● EXERCISE DESCRIPTION: Reproduce every one of the records below line for line, with no changes to any character.

(WORKING DATA begins)

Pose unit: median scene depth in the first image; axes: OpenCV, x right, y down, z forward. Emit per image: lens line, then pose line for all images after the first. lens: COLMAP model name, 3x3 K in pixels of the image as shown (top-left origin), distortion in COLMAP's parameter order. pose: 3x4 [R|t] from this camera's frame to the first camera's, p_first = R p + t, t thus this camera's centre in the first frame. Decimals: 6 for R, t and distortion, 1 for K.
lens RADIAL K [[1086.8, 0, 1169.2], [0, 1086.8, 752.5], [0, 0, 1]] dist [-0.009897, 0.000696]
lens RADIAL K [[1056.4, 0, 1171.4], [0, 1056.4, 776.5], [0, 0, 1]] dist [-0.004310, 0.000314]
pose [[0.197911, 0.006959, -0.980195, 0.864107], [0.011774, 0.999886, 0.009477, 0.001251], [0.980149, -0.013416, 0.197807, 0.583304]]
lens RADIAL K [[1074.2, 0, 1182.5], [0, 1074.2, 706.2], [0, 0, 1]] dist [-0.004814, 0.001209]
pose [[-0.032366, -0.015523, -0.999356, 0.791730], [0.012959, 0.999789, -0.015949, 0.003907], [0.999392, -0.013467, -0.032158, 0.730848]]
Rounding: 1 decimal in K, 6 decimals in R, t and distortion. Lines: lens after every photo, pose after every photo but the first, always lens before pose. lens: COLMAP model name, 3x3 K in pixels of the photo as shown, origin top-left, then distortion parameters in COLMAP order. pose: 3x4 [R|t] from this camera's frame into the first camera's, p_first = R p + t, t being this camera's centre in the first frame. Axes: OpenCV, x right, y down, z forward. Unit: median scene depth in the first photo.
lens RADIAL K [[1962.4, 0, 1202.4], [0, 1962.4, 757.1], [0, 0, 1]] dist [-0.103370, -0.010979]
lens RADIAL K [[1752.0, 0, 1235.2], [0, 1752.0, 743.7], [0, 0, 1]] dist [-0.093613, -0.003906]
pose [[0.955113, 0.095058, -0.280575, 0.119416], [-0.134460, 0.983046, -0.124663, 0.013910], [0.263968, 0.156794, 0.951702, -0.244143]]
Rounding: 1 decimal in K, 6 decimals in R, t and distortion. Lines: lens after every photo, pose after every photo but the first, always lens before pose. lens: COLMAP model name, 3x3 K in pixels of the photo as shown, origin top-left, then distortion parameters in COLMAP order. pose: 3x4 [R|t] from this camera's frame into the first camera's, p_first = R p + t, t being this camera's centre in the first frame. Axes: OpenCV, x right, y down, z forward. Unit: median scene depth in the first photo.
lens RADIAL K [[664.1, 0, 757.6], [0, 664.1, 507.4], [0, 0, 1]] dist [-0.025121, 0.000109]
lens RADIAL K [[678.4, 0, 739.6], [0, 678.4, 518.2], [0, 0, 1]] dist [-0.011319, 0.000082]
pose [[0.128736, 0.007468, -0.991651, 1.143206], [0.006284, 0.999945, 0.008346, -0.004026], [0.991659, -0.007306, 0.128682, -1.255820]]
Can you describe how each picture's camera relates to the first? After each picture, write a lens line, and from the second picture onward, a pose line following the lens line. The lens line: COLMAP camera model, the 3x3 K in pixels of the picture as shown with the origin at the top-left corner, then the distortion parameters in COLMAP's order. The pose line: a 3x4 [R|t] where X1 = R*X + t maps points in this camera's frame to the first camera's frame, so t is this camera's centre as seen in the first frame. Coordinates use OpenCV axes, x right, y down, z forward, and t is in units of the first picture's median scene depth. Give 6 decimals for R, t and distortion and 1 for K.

(WORKING DATA ends)

● WRITTEN REPLY:
Pose unit: median scene depth in the first image; axes: OpenCV, x right, y down, z forward. Emit per image: lens line, then pose line for all images after the first. lens: COLMAP model name, 3x3 K in pixels of the image as shown (top-left origin), distortion in COLMAP's parameter order. pose: 3x4 [R|t] from this camera's frame to the first camera's, p_first = R p + t, t thus this camera's centre in the first frame. Decimals: 6 for R, t and distortion, 1 for K.
lens RADIAL K [[1086.8, 0, 1169.2], [0, 1086.8, 752.5], [0, 0, 1]] dist [-0.009897, 0.000696]
lens RADIAL K [[1056.4, 0, 1171.4], [0, 1056.4, 776.5], [0, 0, 1]] dist [-0.004310, 0.000314]
pose [[0.197911, 0.006959, -0.980195, 0.864107], [0.011774, 0.999886, 0.009477, 0.001251], [0.980149, -0.013416, 0.197807, 0.583304]]
lens RADIAL K [[1074.2, 0, 1182.5], [0, 1074.2, 706.2], [0, 0, 1]] dist [-0.004814, 0.001209]
pose [[-0.032366, -0.015523, -0.999356, 0.791730], [0.012959, 0.999789, -0.015949, 0.003907], [0.999392, -0.013467, -0.032158, 0.730848]]
Rounding: 1 decimal in K, 6 decimals in R, t and distortion. Lines: lens after every photo, pose after every photo but the first, always lens before pose. lens: COLMAP model name, 3x3 K in pixels of the photo as shown, origin top-left, then distortion parameters in COLMAP order. pose: 3x4 [R|t] from this camera's frame into the first camera's, p_first = R p + t, t being this camera's centre in the first frame. Axes: OpenCV, x right, y down, z forward. Unit: median scene depth in the first photo.
lens RADIAL K [[1962.4, 0, 1202.4], [0, 1962.4, 757.1], [0, 0, 1]] dist [-0.103370, -0.010979]
lens RADIAL K [[1752.0, 0, 1235.2], [0, 1752.0, 743.7], [0, 0, 1]] dist [-0.093613, -0.003906]
pose [[0.955113, 0.095058, -0.280575, 0.119416], [-0.134460, 0.983046, -0.124663, 0.013910], [0.263968, 0.156794, 0.951702, -0.244143]]
Rounding: 1 decimal in K, 6 decimals in R, t and distortion. Lines: lens after every photo, pose after every photo but the first, always lens before pose. lens: COLMAP model name, 3x3 K in pixels of the photo as shown, origin top-left, then distortion parameters in COLMAP order. pose: 3x4 [R|t] from this camera's frame into the first camera's, p_first = R p + t, t being this camera's centre in the first frame. Axes: OpenCV, x right, y down, z forward. Unit: median scene depth in the first photo.
lens RADIAL K [[664.1, 0, 757.6], [0, 664.1, 507.4], [0, 0, 1]] dist [-0.025121, 0.000109]
lens RADIAL K [[678.4, 0, 739.6], [0, 678.4, 518.2], [0, 0, 1]] dist [-0.011319, 0.000082]
pose [[0.128736, 0.007468, -0.991651, 1.143206], [0.006284, 0.999945, 0.008346, -0.004026], [0.991659, -0.007306, 0.128682, -1.255820]]
Can you describe how each picture's camera relates to the first? After each picture, write a lens line, and from the second picture onward, a pose line following the lens line. The lens line: COLMAP camera model, the 3x3 K in pixels of the picture as shown with the origin at the top-left corner, then the distortion parameters in COLMAP's order. The pose line: a 3x4 [R|t] where X1 = R*X + t maps points in this camera's frame to the first camera's frame, so t is this camera's centre as seen in the first frame. Coordinates use OpenCV axes, x right, y down, z forward, and t is in units of the first picture's median scene depth. Give 6 decimals for R, t and distortion and 1 for K.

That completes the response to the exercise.